“Oh, but I shan’t swallow that,” said Trampy, in his exasperation. “We shall see! I have my rights. I shall enforce them!”

“Don’t make a fool of yourself,” said Lily. “When a thing has to be done, it gets done without all that talk: look at Jimmy!”

“Hang your Jimmy!”

“It’s not a question of my Jimmy,” retorted Lily, “but of my money. I should simply have flung it away! You, do a thing like that! You risk your skin! Rot!”

Trampy, in his rage, would have boxed Lily’s ears, had it not been for her nails, which she held ready to scratch his face, and he went out fuming. He ran off to the agents, but there was nothing for him. And yet Trampy knew or, at least, supposed that they must want an opposition show to “Bridging the Abyss.” They must, surely! Why, everywhere, in all the great centers, every music-hall had its rival opposite or beside it: everywhere, each establishment strove to inflict empty houses upon its rival by offering more sensational or more breakneck tricks. At the Kaiserin, the rival of the Kolossal, they were, without a doubt, looking for something to set against “Bridging the Abyss” and they had nothing, or else Trampy would have known it: among pros such matters were always known long beforehand. Oh, Trampy was prepared to do anything to escape his wife’s sarcasm!
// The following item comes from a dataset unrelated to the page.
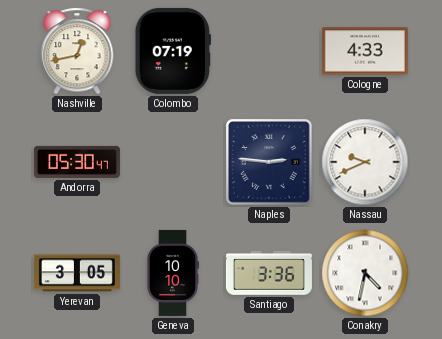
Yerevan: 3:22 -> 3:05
And, one evening, behold Trampy returning in triumph to the café where Lily awaited him:

“I knew it!” he cried. “I knew it wouldn’t go like that!”

“Well, what?” asked Lily. “Have you got a number thirty-seven? Thirty-eight? A fresh conquest? Something quite out of the common?”

“Laugh away, Lily! That son of a gun shall hear me talked about yet, by Jove! And everybody else will, too. You must be prepared for anything, Lily, when you marry an artiste!”

“Why, what’s happened?” asked Lily, much surprised.